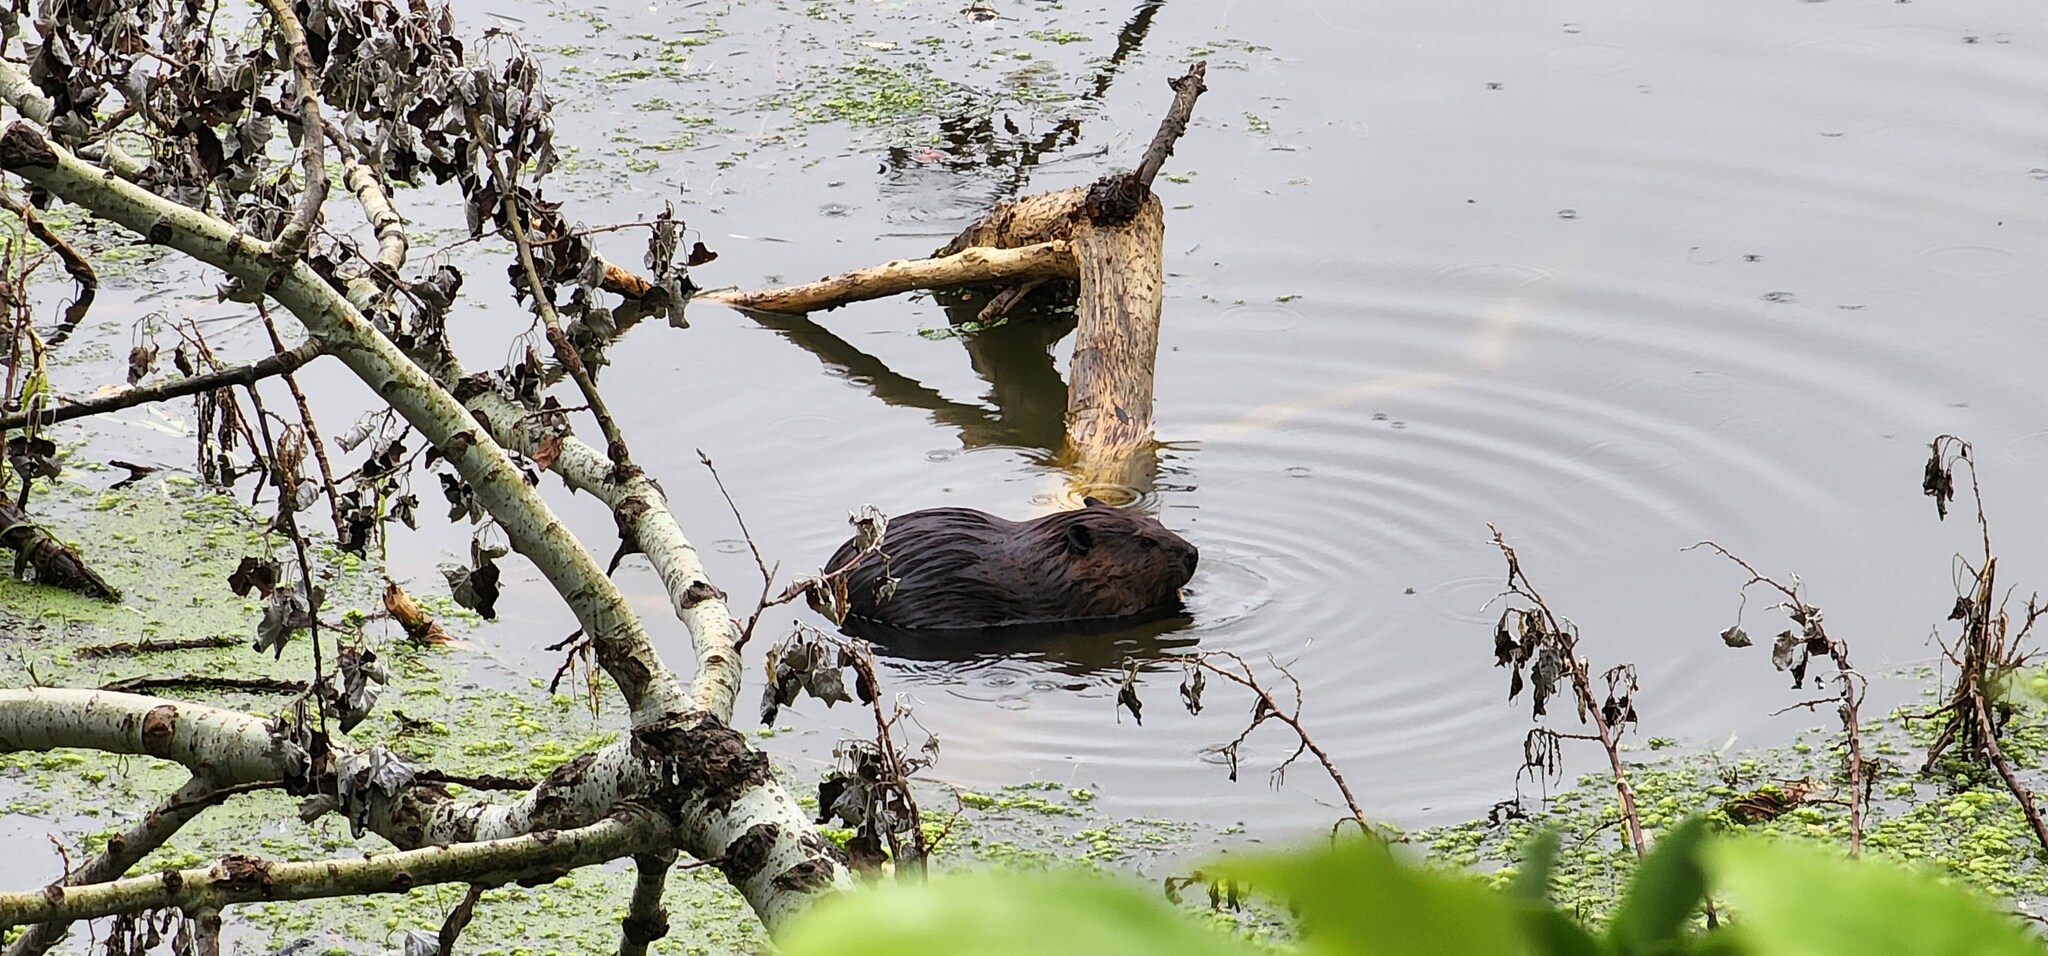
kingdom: Animalia
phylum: Chordata
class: Mammalia
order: Rodentia
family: Castoridae
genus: Castor
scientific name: Castor canadensis
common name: American beaver
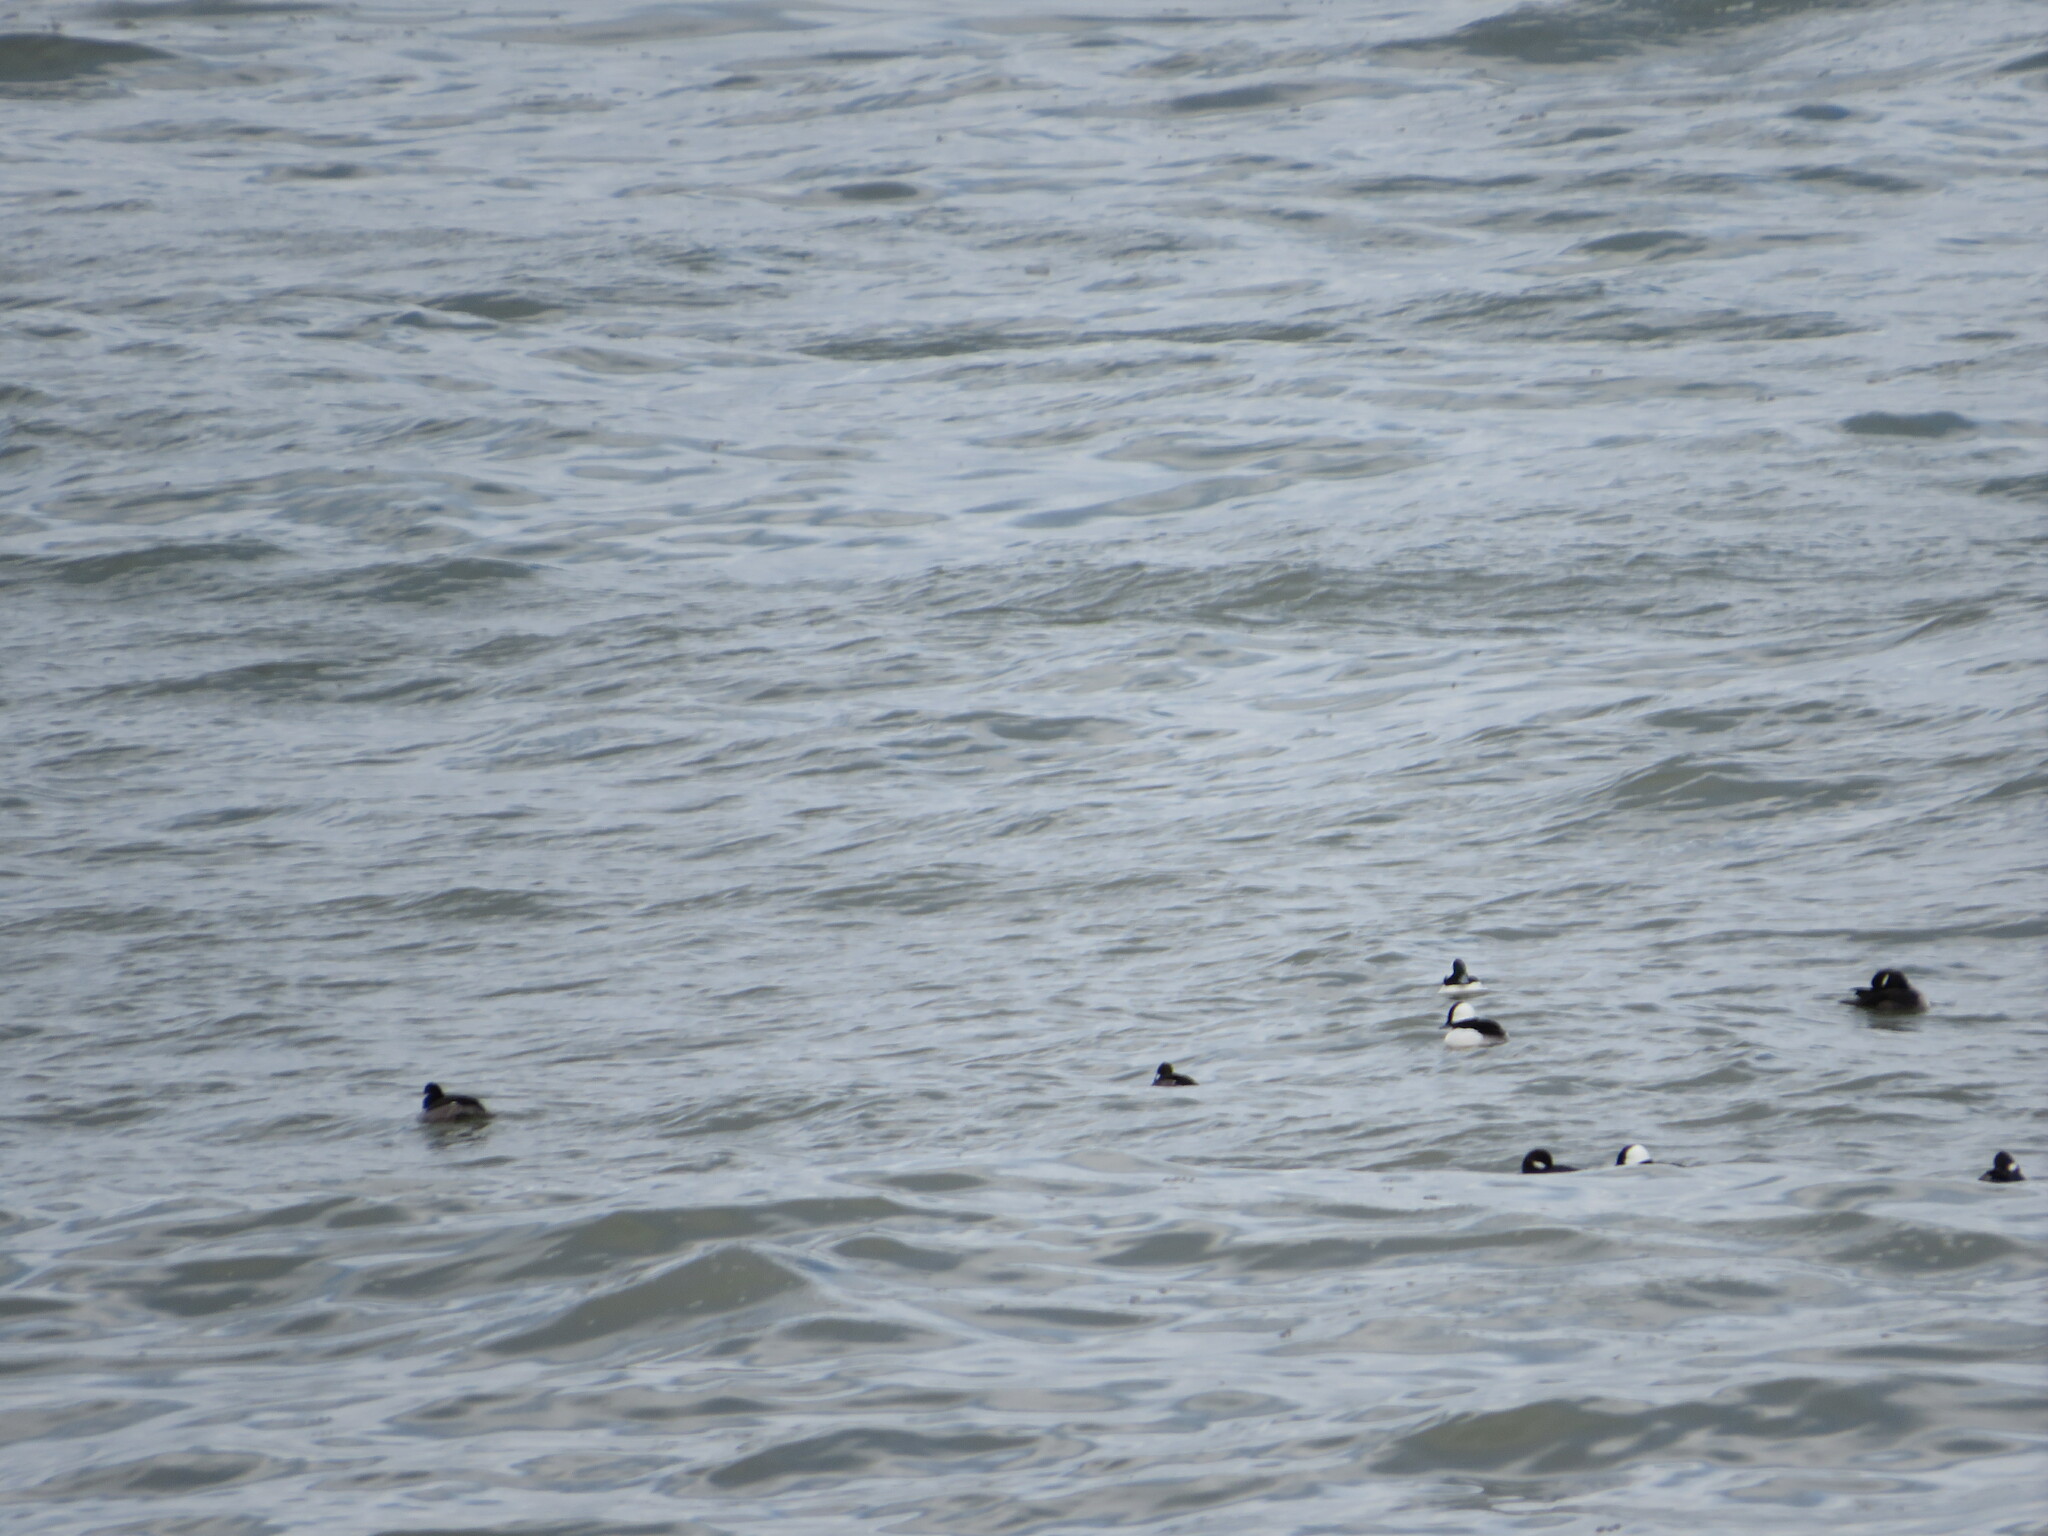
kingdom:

════════════════

Exercise goal
Write out every line of the entries above word for word, omitting the pictures.

Written solution
kingdom: Animalia
phylum: Chordata
class: Mammalia
order: Rodentia
family: Castoridae
genus: Castor
scientific name: Castor canadensis
common name: American beaver
kingdom:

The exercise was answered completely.